INTIMACY TOUCHES ON OUR DEEPEST VULNERABILITIES
Couples usually seek therapy when problems have reached a critical point, and other attempts to reconcile have not succeeded. You may be seeking therapy because you feel a loss of connection, are caught in repeated arguments with no solution in sight, or are struggling to negotiate divergent or evolving needs. It is not unusual to experience confusion, anger, fear, sadness, or hopelessness when the mutual affection and support you once easily shared now seem out of reach.
Intimacy is a gift, offering the experience of understanding, connectedness, and belonging. Intimacy also comes with vulnerability, and can touch on deeply-rooted wounds not previously addressed. Often, the difficulties we face in current relationships mirror old conflicts, and consciously or not, we have chosen our partners partly to help us heal from the past. This is possible when both partners commit to the healing process.
MASTER CONFLICT AND STRENGTHEN YOUR CONNECTION
Conflict can offer vital opportunities to heal and grow. When approached with openness and curiosity, conflict can be a gateway to better communication, increased understanding, and a deepening intimacy in this, one of the most important relationships of your life.
As we work together to strengthen or rebuild the connection in your relationship, expect the following:
- We will work together to create a safe space where each person is heard and understood
- We will explore your relationship’s strengths and challenges for a balanced perspective
- We will honor the responsibility each of you has in contributing to the circumstances of your relationship
- We will identify and work toward individual and relationship goals for change
- We will approach conflict as an opportunity for growth
- We will practice the skills necessary for conflict resolution, which include:
- Communicating with honesty and respect
- Identifying and effectively communicating your values, intentions, and needs
- Learning how to listen so that you may come to know your partner’s values, intentions, and needs
- Exploring the overlap in your values and intentions that will bring about solutions and compromise
- Putting solutions into practice for a more harmonious partnership
- As your therapist, I will commit to helping you work toward what you want individually and as a couple, whether or not that means staying together
SAME SEX RELATIONSHIPS
Same sex partnerships and dating relationships can be immensely fulfilling, often providing a certain closeness that comes with sharing a biological sex and gender attributes. Same sex relationships can also be especially meaningful given the hurdles couples must overcome to thrive in a hetero-privileged society.
Sometimes referred to as “minority stress,” same sex couples face pressures not usually experienced by their heterosexual peers, including certain types of discrimination, lack of social support, the challenge of relating through different identity stages or levels of outness, and the added responsibility of negotiating what may be taken for granted in straight pairings, like gender roles, parenting roles, relationships to extended family, financial and legal commitments, and the option of marriage.
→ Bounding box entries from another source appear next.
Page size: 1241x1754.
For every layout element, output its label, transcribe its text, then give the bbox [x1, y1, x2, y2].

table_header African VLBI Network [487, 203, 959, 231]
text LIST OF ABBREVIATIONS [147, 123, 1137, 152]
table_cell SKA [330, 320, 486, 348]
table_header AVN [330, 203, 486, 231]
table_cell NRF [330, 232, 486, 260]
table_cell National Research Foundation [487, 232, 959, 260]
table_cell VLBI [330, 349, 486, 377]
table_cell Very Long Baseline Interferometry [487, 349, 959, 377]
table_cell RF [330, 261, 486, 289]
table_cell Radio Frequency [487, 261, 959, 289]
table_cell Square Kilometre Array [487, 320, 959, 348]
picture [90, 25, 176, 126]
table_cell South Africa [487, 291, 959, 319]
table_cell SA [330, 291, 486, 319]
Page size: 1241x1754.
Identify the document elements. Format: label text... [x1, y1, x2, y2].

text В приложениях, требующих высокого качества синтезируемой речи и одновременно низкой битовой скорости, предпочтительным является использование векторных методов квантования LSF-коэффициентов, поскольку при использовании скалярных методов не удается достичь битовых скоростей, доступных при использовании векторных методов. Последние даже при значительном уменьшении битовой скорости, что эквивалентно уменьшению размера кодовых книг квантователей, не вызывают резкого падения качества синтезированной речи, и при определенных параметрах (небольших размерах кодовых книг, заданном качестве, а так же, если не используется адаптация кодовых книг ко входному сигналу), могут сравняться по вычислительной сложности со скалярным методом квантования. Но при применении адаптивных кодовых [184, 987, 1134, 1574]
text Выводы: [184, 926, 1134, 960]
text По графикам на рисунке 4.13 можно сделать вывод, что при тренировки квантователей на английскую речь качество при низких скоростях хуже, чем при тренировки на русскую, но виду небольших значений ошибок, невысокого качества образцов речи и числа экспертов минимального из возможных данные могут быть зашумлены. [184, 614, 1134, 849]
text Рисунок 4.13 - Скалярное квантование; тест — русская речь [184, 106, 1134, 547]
These elements are further affected by constructs like age, race, national and cultural origin, socioeconomic status, and disability.
Because these factors play both a direct and indirect role in your relationship, all issues that you wish to address in psychotherapy will be viewed through a sociocultural lens. This allows us to put into perspective how context has helped shape you individually and as a couple, and can offer a balanced look at the concerns that brought you to therapy.